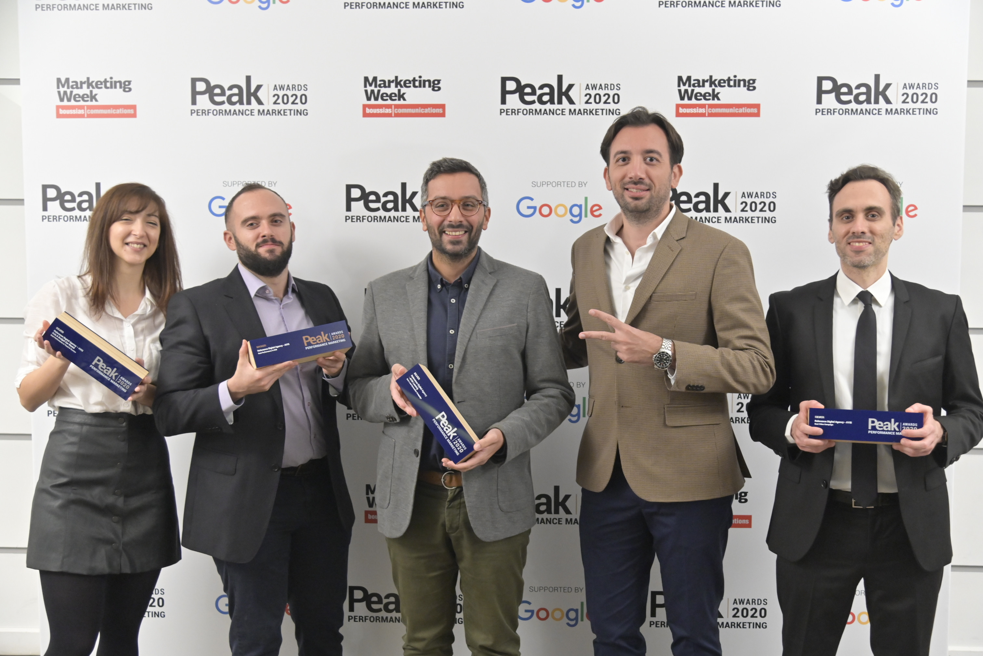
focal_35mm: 44
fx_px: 1201
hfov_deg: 44.5
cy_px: 328
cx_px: 492
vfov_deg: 30.5
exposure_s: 1/125
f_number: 4
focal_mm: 44
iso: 4000
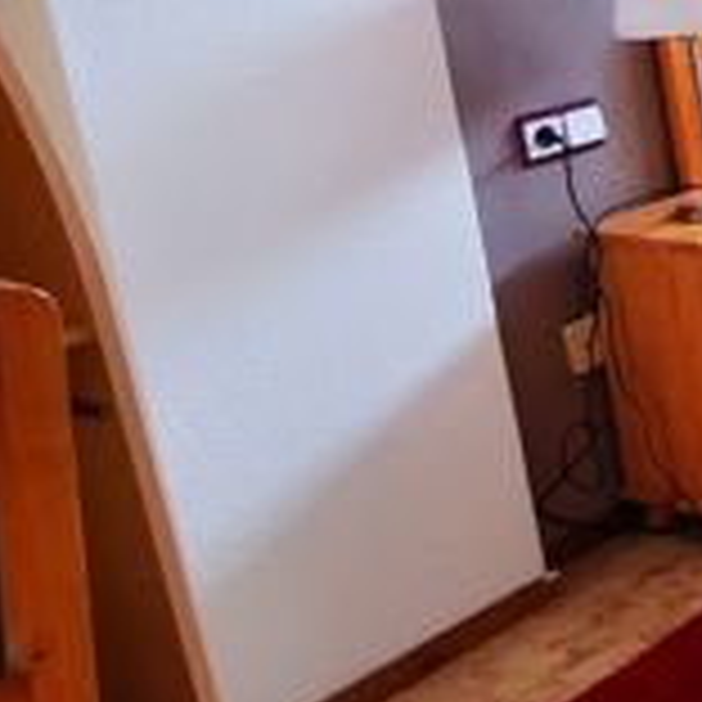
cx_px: 1433
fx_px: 1468
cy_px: 104
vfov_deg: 26.2
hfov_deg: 17.8
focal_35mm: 64
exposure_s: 1/33.3
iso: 320
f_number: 2.2
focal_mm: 2.35
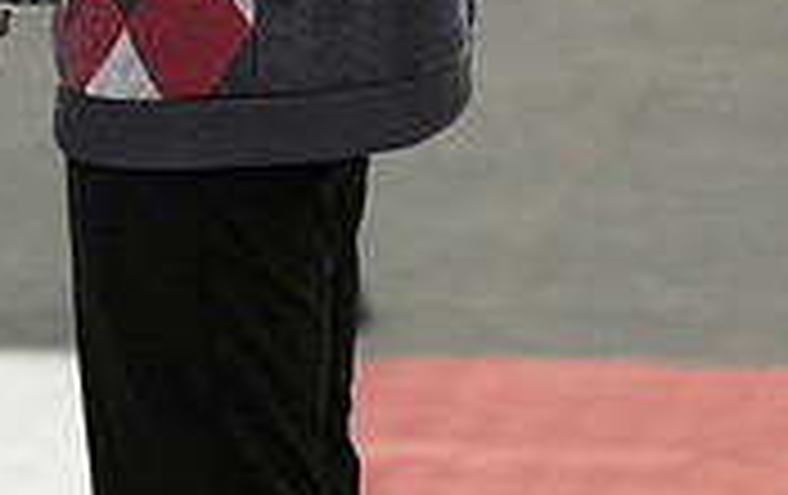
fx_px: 22500
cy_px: -459
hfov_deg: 2.0
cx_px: 297
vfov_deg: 1.3
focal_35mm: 1046
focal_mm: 400
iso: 6400
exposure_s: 1/250
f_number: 5.6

++++

■ Action item
Set down the material exactly as given, but print none of the pictures.

■ Exercise output
focal_35mm: 44
fx_px: 1201
hfov_deg: 44.5
cy_px: 328
cx_px: 492
vfov_deg: 30.5
exposure_s: 1/125
f_number: 4
focal_mm: 44
iso: 4000
cx_px: 1433
fx_px: 1468
cy_px: 104
vfov_deg: 26.2
hfov_deg: 17.8
focal_35mm: 64
exposure_s: 1/33.3
iso: 320
f_number: 2.2
focal_mm: 2.35
fx_px: 22500
cy_px: -459
hfov_deg: 2.0
cx_px: 297
vfov_deg: 1.3
focal_35mm: 1046
focal_mm: 400
iso: 6400
exposure_s: 1/250
f_number: 5.6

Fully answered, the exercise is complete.